***** Document excerpt *****
# Sine wave into wattage

So my question is about calculating wattage with a sine wave.

So with speakers I always just thought of it as the basic vi=w
So a sine wave of 12v through 4 ohms will produce three amps and thus 36watts.

But when you put a square wave and use pulse width modulation on something like an led or fan you can simulate a different voltage and then come out with a different wattage.
I know that sine waves acts something like a 70% duty cycle square wave, so would 12v into 4 ohms actually give me 17.6 watts on a speaker instead of the 36 that I previously calculated? (or anything else for that matter)?

Related Electrical Engineering News on Phys.org
meBigGuy
Gold Member
Supplying a 0 to 12V 50% square wave into a resistive load of 4 ohms will give you E^2/R watts half the time. (144/4)/2 = 36 watts/2 = 18 watts.

supplying a +- 12V squarewave will give you 36 watts.

Supplying a +6 -6 voltage square wave will give you 36/4 watts continuous = 9 watts.

Supplying a + - 6 sine wave will give you 4.49 watts

+- 12V sine wave will be 18 watts.

But, when you PWM you reduce power by the output filter, and by the duty cycle. If you end up with a +- 12V sine wave after PWM it is the same answer as a +- 12V sine wave ...., 18 watts

Last edited:
anorlunda
Staff Emeritus
There is a big caveat on all of this, is the 12v a peak-to-peak measurement or RMS?

Most voltmeters will measure RMS voltage for most waveforms sine or other, not peak-to-peak. Ditto for AC amp meters, most will measure RMS current. For a pure sine wave, the RMS voltage is 0.707 times the peak-to-peak voltage.

Regardless of the waveform, RMS power = RMS voltage * RMS current for purely resistive loads. That is what makes RMS so popular.

By convention AC (sine) voltages and currents are measured in their DC equivalent value, the rms (for root mean squared) and not their peak-peak.

Vrms=0.707Vpp. (That's 1/√2, BTW.)

This value changes with pulse width modulation -- by a lot. You will need to integrate both the voltage and the current (squaring, taking the mean, then the root; considering phase differences, etc.) when finding the values like power. Everything is set up for sine waves. There are power factors and all kinds of conventions that are designed for them. But pulse width modulation isn't the convention, so it's more work.
***** Data for analysis *****
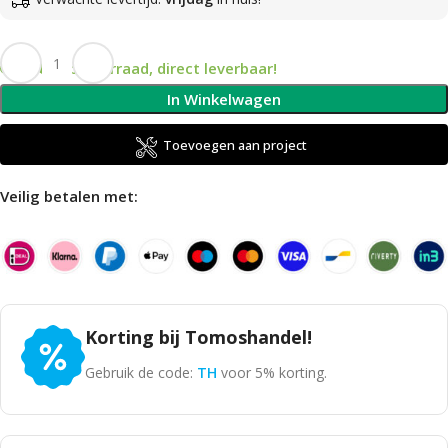
Op voorraad, direct leverbaar!
In Winkelwagen
Toevoegen aan project
Veilig betalen met:
Korting bij Tomoshandel!
Gebruik de code:
TH
voor 5% korting.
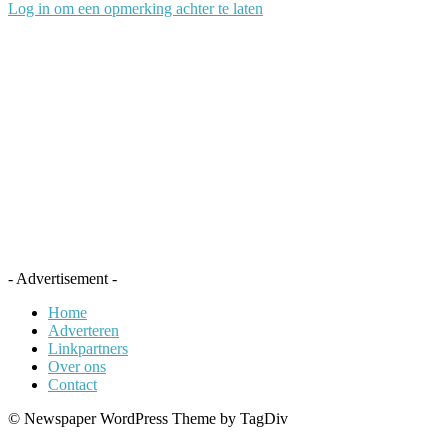
Log in om een opmerking achter te laten
- Advertisement -
Home
Adverteren
Linkpartners
Over ons
Contact
© Newspaper WordPress Theme by TagDiv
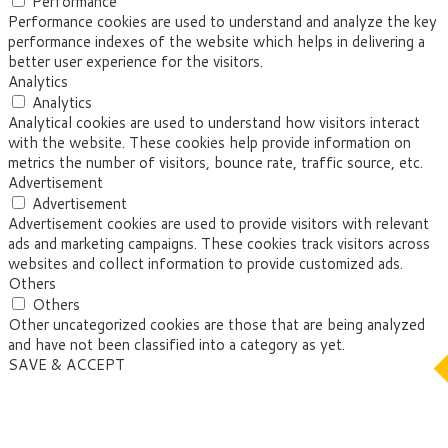
Performance
Performance cookies are used to understand and analyze the key
performance indexes of the website which helps in delivering a
better user experience for the visitors.
Analytics
Analytics
Analytical cookies are used to understand how visitors interact
with the website. These cookies help provide information on
metrics the number of visitors, bounce rate, traffic source, etc.
Advertisement
Advertisement
Advertisement cookies are used to provide visitors with relevant
ads and marketing campaigns. These cookies track visitors across
websites and collect information to provide customized ads.
Others
Others
Other uncategorized cookies are those that are being analyzed
and have not been classified into a category as yet.
SAVE & ACCEPT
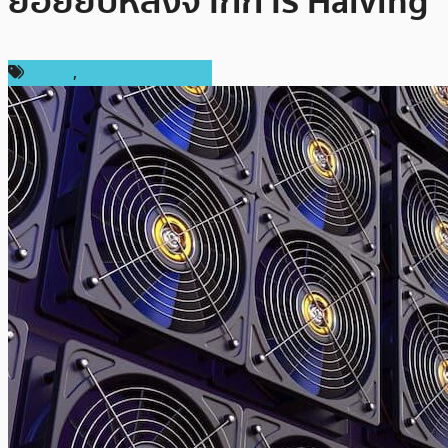
ย่อยยับหลังจากการ Halving
การขุด
,
ข่าวคริปโตเคอเรนซี่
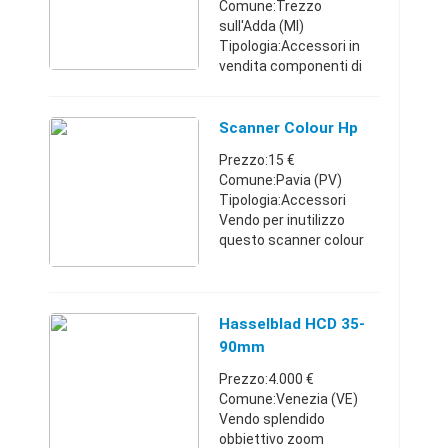
Scanner
Comune:Trezzo
sull'Adda (MI)
Tipologia:Accessori in
vendita componenti di
preistoria informatica:
scanner portatile;
tavoletta grafica mouse
Scanner Colour Hp
con floppy disk e
Prezzo:15 €
manuali.... offerta libera
Comune:Pavia (PV)
pre ...
Tipologia:Accessori
Vendo per inutilizzo
questo scanner colour
HP 4300c NUOVO , mai
usato e tenuto sempre
imballato . Tutto come
da foto , completo di
Hasselblad HCD 35-
istruzioni , cd , c ...
90mm
Prezzo:4.000 €
Comune:Venezia (VE)
Vendo splendido
obbiettivo zoom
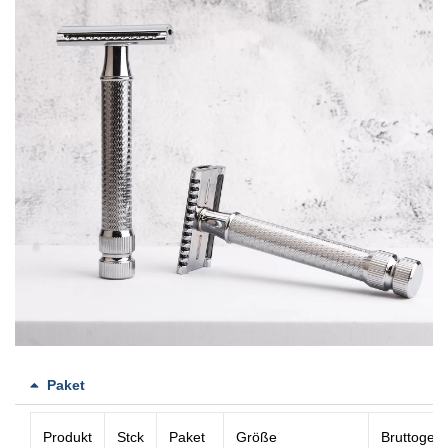
Paket
Produkt
Stck
Paket
Größe
Bruttogewi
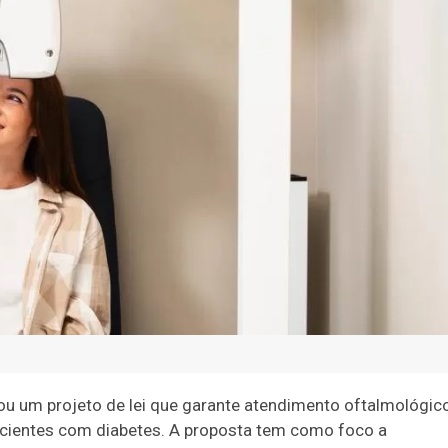
 um projeto de lei que garante atendimento oftalmológic
acientes com diabetes. A proposta tem como foco a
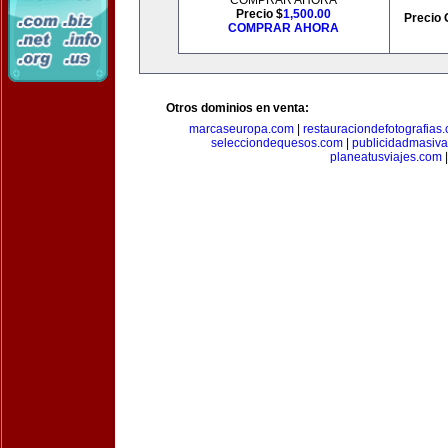
COMPRAR AHORA
Precio $
1,500.00
Precio 
COMPRAR AHORA
Otros dominios en venta:
marcaseuropa.com
|
restauraciondefotografias
selecciondequesos.com
|
publicidadmasiv
planeatusviajes.com
|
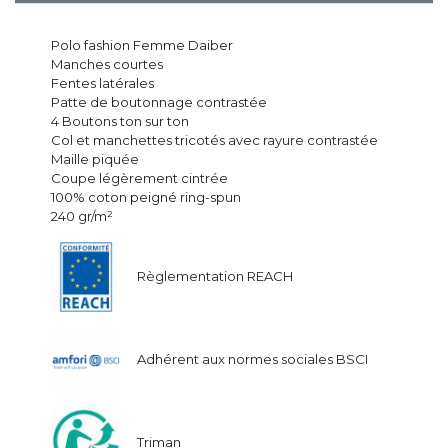
Polo fashion Femme Daiber
Manches courtes
Fentes latérales
Patte de boutonnage contrastée
4 Boutons ton sur ton
Col et manchettes tricotés avec rayure contrastée
Maille piquée
Coupe légèrement cintrée
100% coton peigné ring-spun
240 gr/m²
Règlementation REACH
Adhérent aux normes sociales BSCI
Triman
*****
■ Problems to solve ■
(1) Convert the listing, from its first line up to and including the line containing "Theme by TagDiv", into a Markdown table with the columns Row and Line. Omit blank lines and leave the pictures out.
(2) Carry on the forum thread about calculating wattage with a sine wave from the point where it stops.

■ Responses to the exercise ■
(1)
| Row | Line |
|---|---|
| 1 | Op voorraad, direct leverbaar! |
| 2 | In Winkelwagen |
| 3 | Toevoegen aan project |
| 4 | Veilig betalen met: |
| 5 | Korting bij Tomoshandel! |
| 6 | Gebruik de code: |
| 7 | TH |
| 8 | voor 5% korting. |
| 9 | Log in om een opmerking achter te laten |
| 10 | - Advertisement - |
| 11 | Home |
| 12 | Adverteren |
| 13 | Linkpartners |
| 14 | Over ons |
| 15 | Contact |
| 16 | © Newspaper WordPress Theme by TagDiv |

(2)
Music is also different. The power divides over the frequency spectrum. So it's not as simple as assuming a sine wave. I would tell you more, but here be dragons (as far as I know anyway).

sophiecentaur
Gold Member
Most voltmeters will measure RMS voltage for most waveforms
Do you really mean that or do you mean they 'assume' it's a sine wave? It's fairly hard to measure accurate RMS for a fast waveform unless you use a thermal based method. Not long ago, all that a bog standard RMS meter did was to rectify and measure peak volts - then multiply by 1/√2.

anorlunda
Staff Emeritus
Do you really mean that or do you mean they 'assume' it's a sine wave? It's fairly hard to measure accurate RMS for a fast waveform unless you use a thermal based method. Not long ago, all that a bog standard RMS meter did was to rectify and measure peak volts - then multiply by 1/√2.
n
Yes, I do mean it. Actually I was thinking of analog voltmeters, or gavananometers as they used to be called. Becuase the needle has intertia, they are quite incapable of vibrating with the frequency of AC. Simply via the averaging effect of intertia, they inherently measure RMS.

Actually, measuring peak voltage to do mathematical manipulations as you describe is much more difficult and advanced.

sophiecentaur
Gold Member
n
Yes, I do mean it. Actually I was thinking of analog voltmeters, or gavananometers as they used to be called. Becuase the needle has intertia, they are quite incapable of vibrating with the frequency of AC. Simply via the averaging effect of intertia, they inherently measure RMS.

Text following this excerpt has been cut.